■ EXERCISE PASSAGE:

----

Taking Care Of Me 101

I am truly blessed to have my daughter and grandson living with me and to tell the truth it would be very lonely without them in the house. Having said that, I also know that to truly appreciate the wonderful gifts we are given we need to sometimes step away so we can see them.

In January, following Theresa's lead, I decided to work on five areas of my life in 2010 and two of those areas were "make time for myself" and "once a month pamper myself" (the other three are for another time). I am here to report that on these two items I am doing very well.

The making time for myself and pampering myself once a month seem to go together very nicely so doing one seems to take care of the other. Though I am trying to make time for myself more then once a month and some of the pampering will include my daughter and grandson.

January, my first month, Monique was working a high school retreat and Benjamin went to spend the weekend with his Uncle Santi & Aunt Joyce. This left me home alone and I decided to stay home and just veg...I really needed it!

Along came February and Monique and Benjamin went to the snow; I was invited but decided to stay home. That weekend I took a drive up to Sacramento to see my dear friend Beth and get a waxing, facial and pedicure (she is the best!!!). It was so wonderful to see her and to have her pamper me so wonderfully that I have no words to describe it! Great two months down and only 10 more to go.

March seemed to arrive almost without me noticing and Monique had no plans to go anywhere and so I decided it was time for me to go somewhere, but where? Then it came to me, I should go to Fort Bragg. I have always wanted to go to Fort Bragg and now seemed as a good time as any. So I began looking into where to stay. Theresa suggested Vichy Spa, but that was a bit pricey for me right now...so to the Internet I went. I found the Emerald Dolphin Inn. The price was right and AAA rated it very good. I called and made reservations for Saturday night. My plan was to drive up, stopping at my favorite winery, Hanna, along the way and then spend the rest of the day in Fort Bragg. I made my reservations and then started counting the days, hours and minutes until I left.

----

■ SUPPLIED INFORMATION:
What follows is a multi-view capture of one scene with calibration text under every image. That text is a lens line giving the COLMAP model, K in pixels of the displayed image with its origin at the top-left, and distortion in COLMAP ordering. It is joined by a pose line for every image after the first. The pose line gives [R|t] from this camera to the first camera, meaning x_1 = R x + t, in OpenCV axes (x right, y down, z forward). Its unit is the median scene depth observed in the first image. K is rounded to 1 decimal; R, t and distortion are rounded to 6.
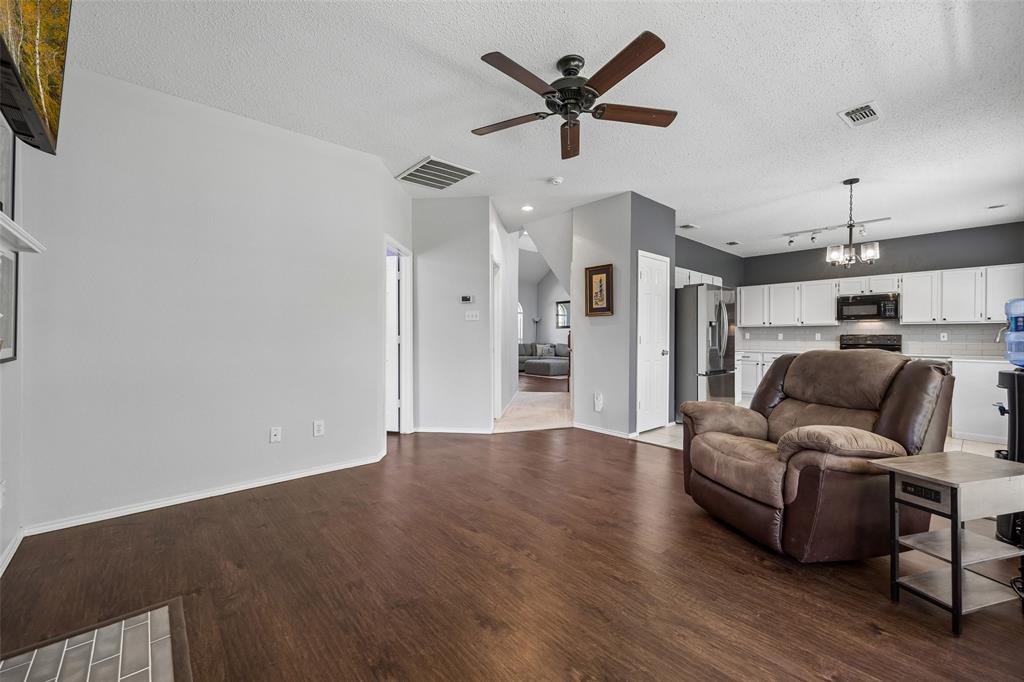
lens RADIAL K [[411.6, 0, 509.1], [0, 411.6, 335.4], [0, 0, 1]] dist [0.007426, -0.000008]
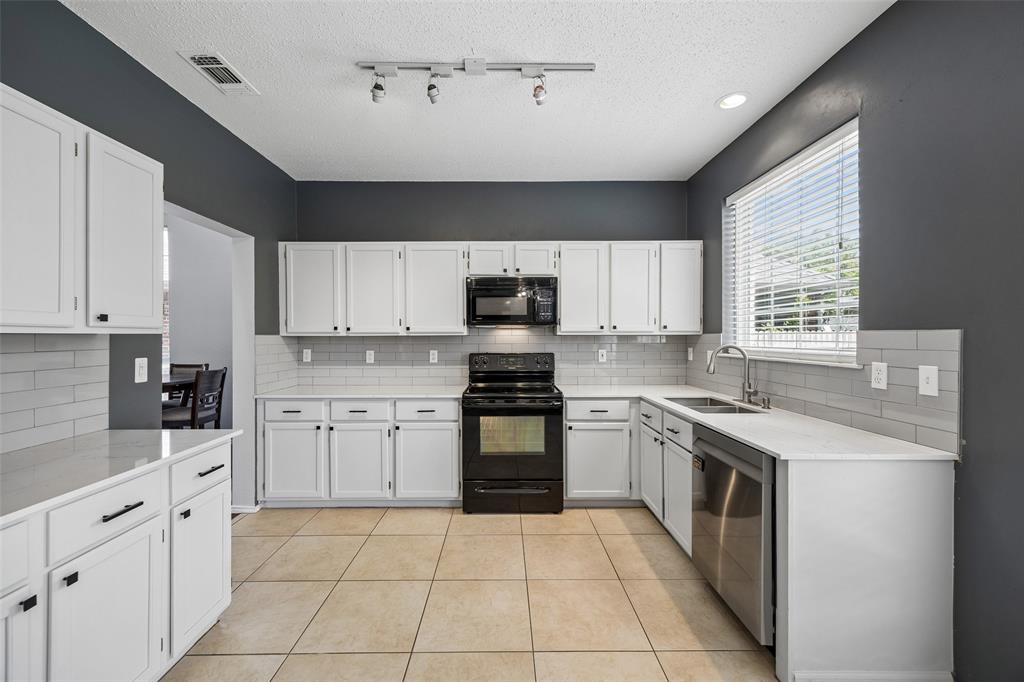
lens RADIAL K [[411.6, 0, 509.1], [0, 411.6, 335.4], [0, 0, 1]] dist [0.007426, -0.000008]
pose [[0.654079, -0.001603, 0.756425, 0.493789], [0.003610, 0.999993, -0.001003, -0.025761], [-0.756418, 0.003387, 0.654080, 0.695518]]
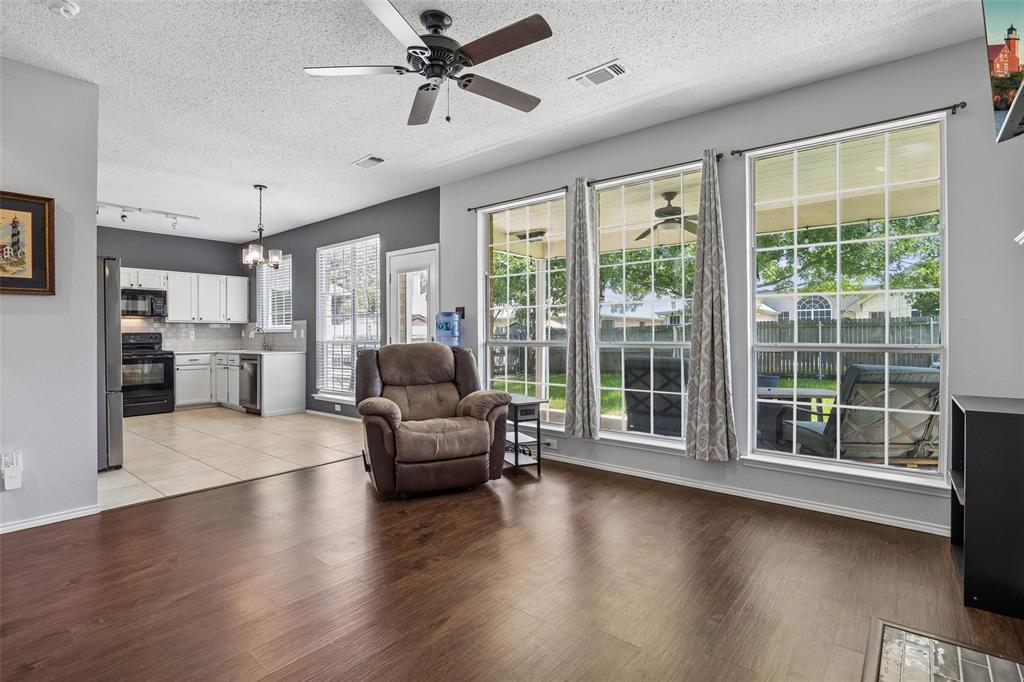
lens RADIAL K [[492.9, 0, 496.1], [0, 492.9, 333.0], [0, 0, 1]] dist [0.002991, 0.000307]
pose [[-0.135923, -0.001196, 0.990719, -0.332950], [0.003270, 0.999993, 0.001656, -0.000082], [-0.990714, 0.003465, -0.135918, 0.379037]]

----

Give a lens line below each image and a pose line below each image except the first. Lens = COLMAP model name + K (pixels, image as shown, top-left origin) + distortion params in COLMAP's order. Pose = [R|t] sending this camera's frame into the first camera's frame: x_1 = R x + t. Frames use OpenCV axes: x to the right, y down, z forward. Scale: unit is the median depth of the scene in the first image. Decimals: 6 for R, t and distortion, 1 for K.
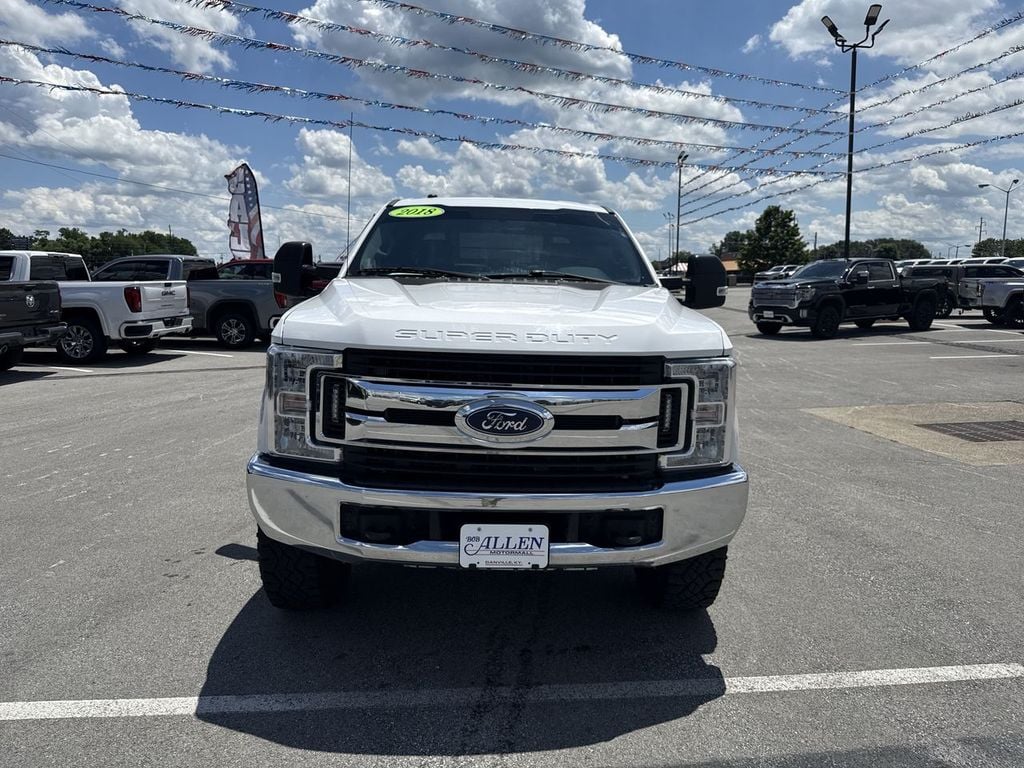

----

■ WORK TO COMPLETE:
[1] In the self-care post, which friend did the writer drive to Sacramento to see in February?
[2] Write out the part of the self-care post that opens with the words "January, my first" and closes with "more to go.".

■ ANSWERS TO EACH TASK:
[1] Beth

[2]
January, my first month, Monique was working a high school retreat and Benjamin went to spend the weekend with his Uncle Santi & Aunt Joyce. This left me home alone and I decided to stay home and just veg...I really needed it!

Along came February and Monique and Benjamin went to the snow; I was invited but decided to stay home. That weekend I took a drive up to Sacramento to see my dear friend Beth and get a waxing, facial and pedicure (she is the best!!!). It was so wonderful to see her and to have her pamper me so wonderfully that I have no words to describe it! Great two months down and only 10 more to go.